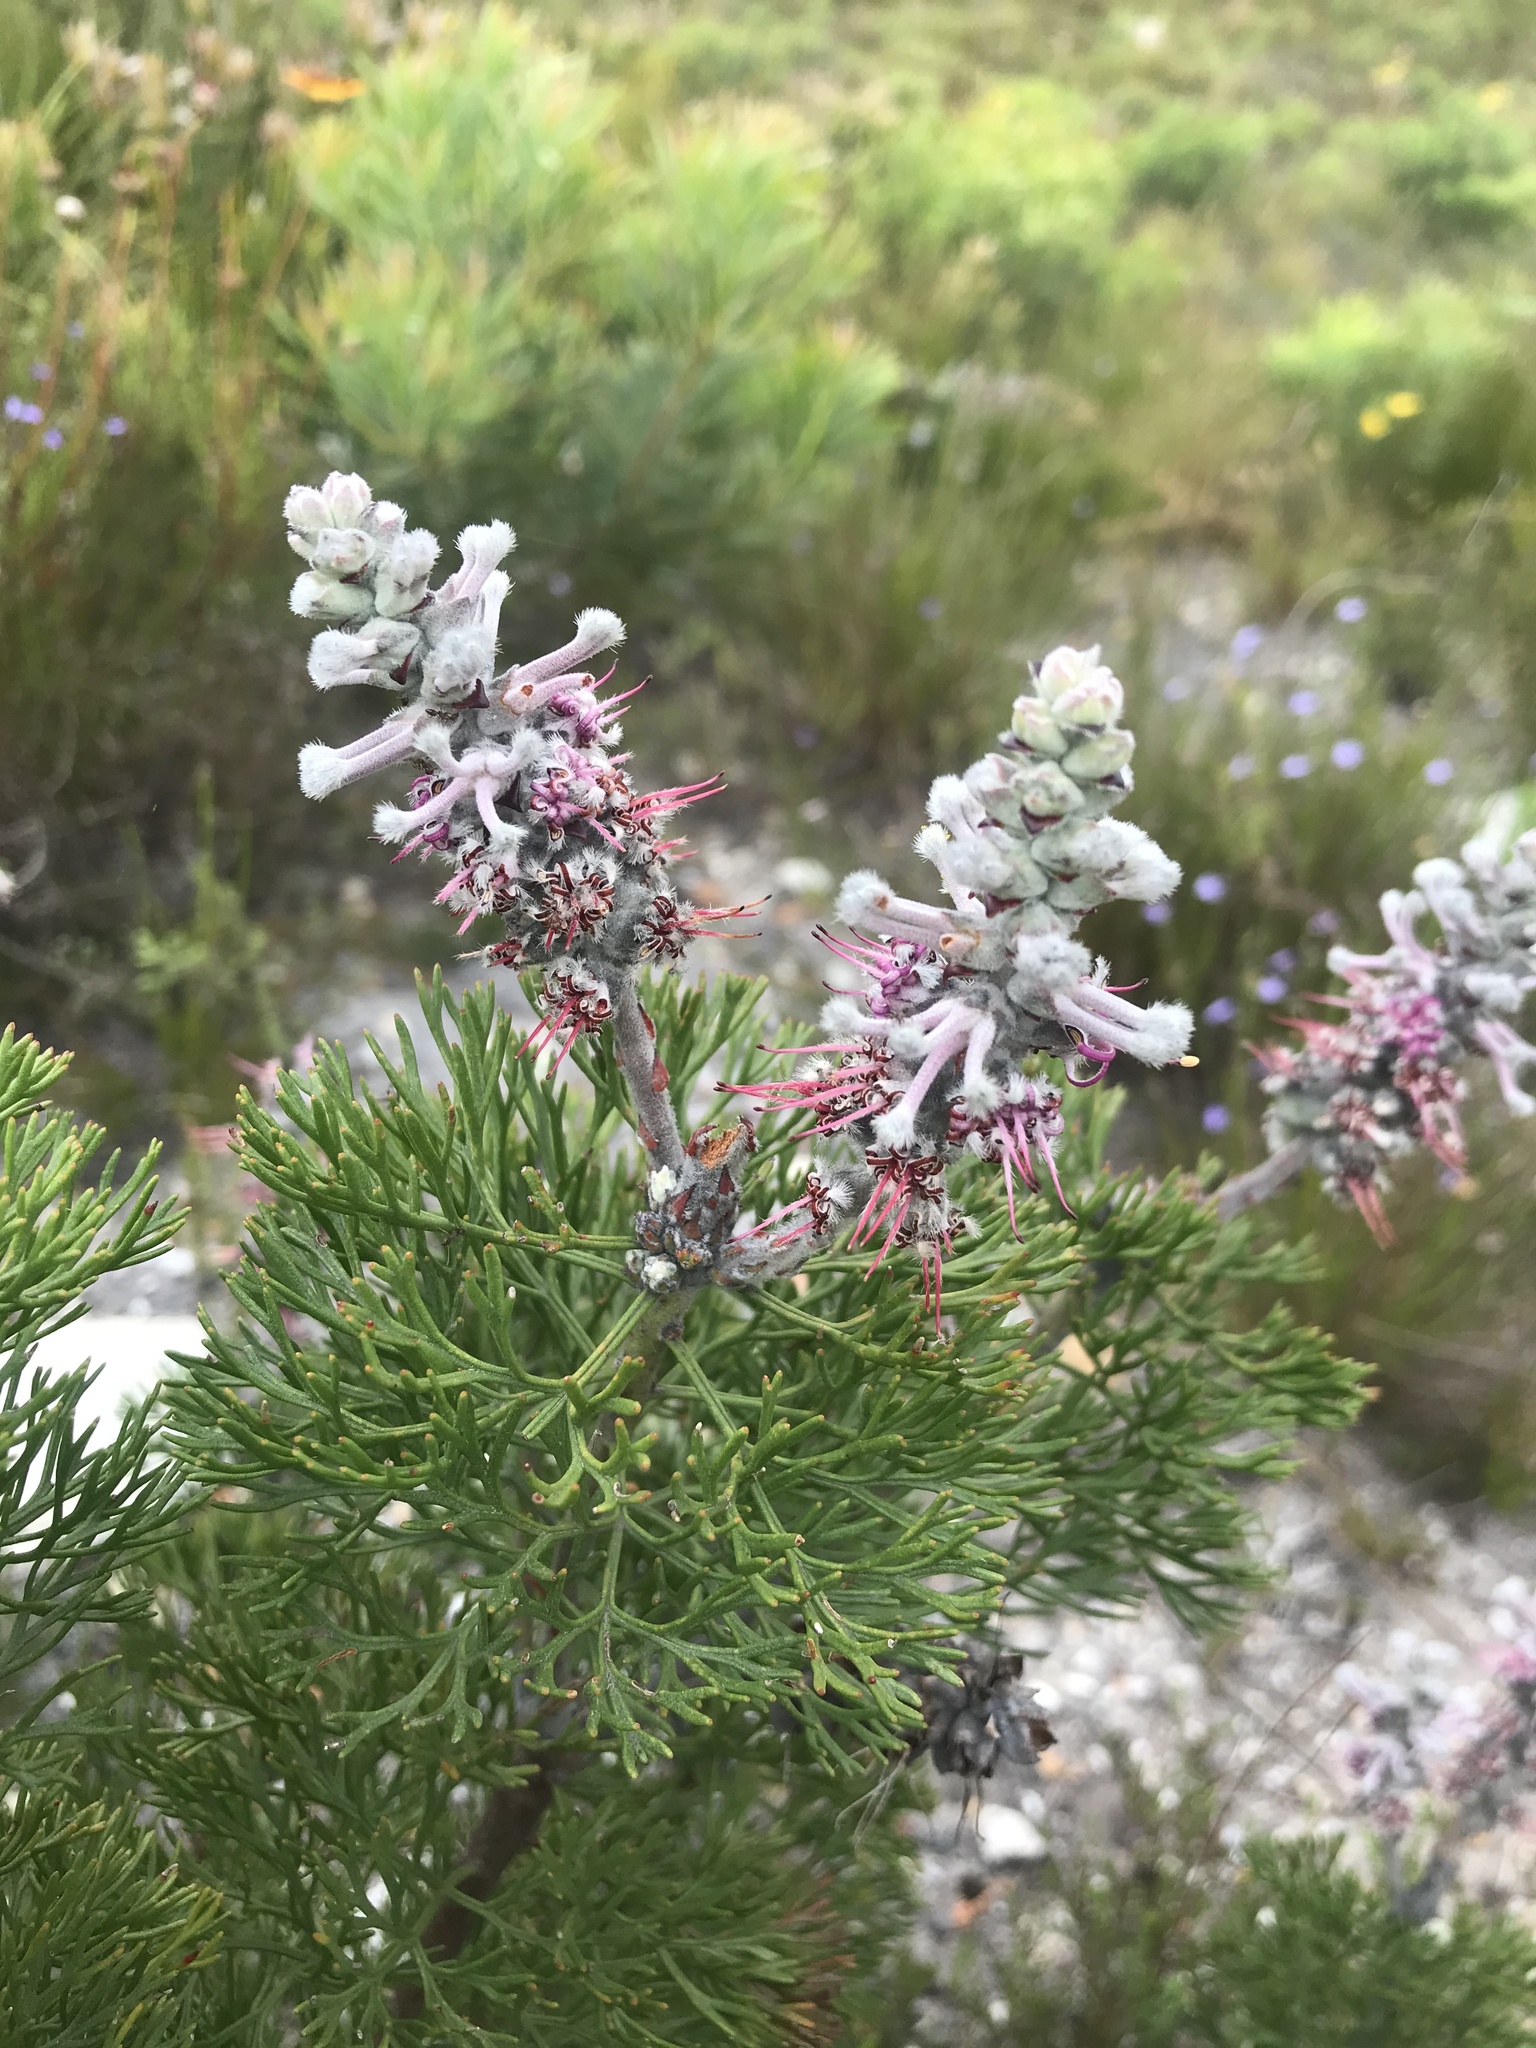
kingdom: Plantae
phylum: Tracheophyta
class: Magnoliopsida
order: Proteales
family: Proteaceae
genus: Paranomus
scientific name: Paranomus bolusii
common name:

------------------------

_THE PROBLEM_
Can you write out the lines of the records above again, swapping "common name" for "vernacular name" and changing nothing else? Leave the pictures out.

_RESULT_
kingdom: Plantae
phylum: Tracheophyta
class: Magnoliopsida
order: Proteales
family: Proteaceae
genus: Paranomus
scientific name: Paranomus bolusii
vernacular name:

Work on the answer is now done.